AI Integration In ERP Evaluation Across Trends and Architectures
Monu Sharma

TL;DR
This paper reviews the integration of AI into ERP systems, focusing on architectural trends, evaluation challenges, and proposing a theoretical model to improve assessment of AI-enabled ERP performance in cloud environments.
Contribution
It systematically analyzes current research, identifies gaps in evaluation frameworks, and introduces a theoretical model to align AI capabilities with performance metrics in ERP systems.
Findings
AI integration in ERP is evolving towards cloud-native architectures.
Current evaluation methods lack standards for AI-specific aspects like transparency and ethics.

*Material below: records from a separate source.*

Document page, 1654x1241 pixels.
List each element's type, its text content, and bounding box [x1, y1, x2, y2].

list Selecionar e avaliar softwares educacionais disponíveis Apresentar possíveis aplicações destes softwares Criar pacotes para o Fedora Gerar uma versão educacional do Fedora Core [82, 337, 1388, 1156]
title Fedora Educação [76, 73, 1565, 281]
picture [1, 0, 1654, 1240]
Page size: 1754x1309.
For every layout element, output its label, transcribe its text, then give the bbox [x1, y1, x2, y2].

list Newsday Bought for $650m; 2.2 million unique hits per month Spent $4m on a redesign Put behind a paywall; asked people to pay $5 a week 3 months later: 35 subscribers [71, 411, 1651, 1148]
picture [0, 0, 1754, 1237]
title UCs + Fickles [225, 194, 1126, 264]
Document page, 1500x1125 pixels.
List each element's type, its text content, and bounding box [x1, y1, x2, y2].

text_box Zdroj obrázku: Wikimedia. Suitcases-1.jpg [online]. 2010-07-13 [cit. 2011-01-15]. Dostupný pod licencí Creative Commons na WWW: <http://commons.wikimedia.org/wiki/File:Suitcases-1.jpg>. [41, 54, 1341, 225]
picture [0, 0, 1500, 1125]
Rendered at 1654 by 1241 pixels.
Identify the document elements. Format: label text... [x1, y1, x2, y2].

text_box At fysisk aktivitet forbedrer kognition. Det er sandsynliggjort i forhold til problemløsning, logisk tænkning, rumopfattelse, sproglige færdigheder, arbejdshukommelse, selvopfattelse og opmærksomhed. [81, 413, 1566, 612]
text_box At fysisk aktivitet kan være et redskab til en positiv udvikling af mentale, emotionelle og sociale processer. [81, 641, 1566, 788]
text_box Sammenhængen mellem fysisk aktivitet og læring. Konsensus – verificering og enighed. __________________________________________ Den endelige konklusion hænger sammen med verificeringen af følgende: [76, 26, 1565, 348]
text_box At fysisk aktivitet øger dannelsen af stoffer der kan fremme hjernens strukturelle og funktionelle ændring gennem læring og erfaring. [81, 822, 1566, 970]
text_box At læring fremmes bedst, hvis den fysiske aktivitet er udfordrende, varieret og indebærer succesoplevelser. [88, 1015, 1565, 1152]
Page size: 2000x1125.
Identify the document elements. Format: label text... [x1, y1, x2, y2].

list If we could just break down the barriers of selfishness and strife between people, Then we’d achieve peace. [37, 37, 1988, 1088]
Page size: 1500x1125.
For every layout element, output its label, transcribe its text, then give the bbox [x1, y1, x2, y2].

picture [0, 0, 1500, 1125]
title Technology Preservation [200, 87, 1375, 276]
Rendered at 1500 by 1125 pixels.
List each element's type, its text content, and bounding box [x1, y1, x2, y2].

A new theoretical model aligns AI capabilities with performance assessment metrics.
Abstract
The incorporation of Artificial Intelligence (AI) into Enterprise Resource Planning (ERP) is a dramatic transition from static, on-premises systems to systems that can adapt and operate in cloud-native architectures. Cloud ERP solutions like Workday illustrate this evolution by incorporating machine learning, deep learning, and natural language processing into a centralized data-driven ecosystem. As the complexity of AI-driven ERP solutions expands, traditional evaluation frameworks that look at cost, function, and user satisfaction suffer from a lack of consideration for algorithmic transparency, adaptability, or ethics. This review will systematically investigate the latest trends, models of computing architecture, and analytical methods applied in assessing the performance of AI-integrated ERP services, specifically on cloud-based platforms. Based on academic and industry sources,…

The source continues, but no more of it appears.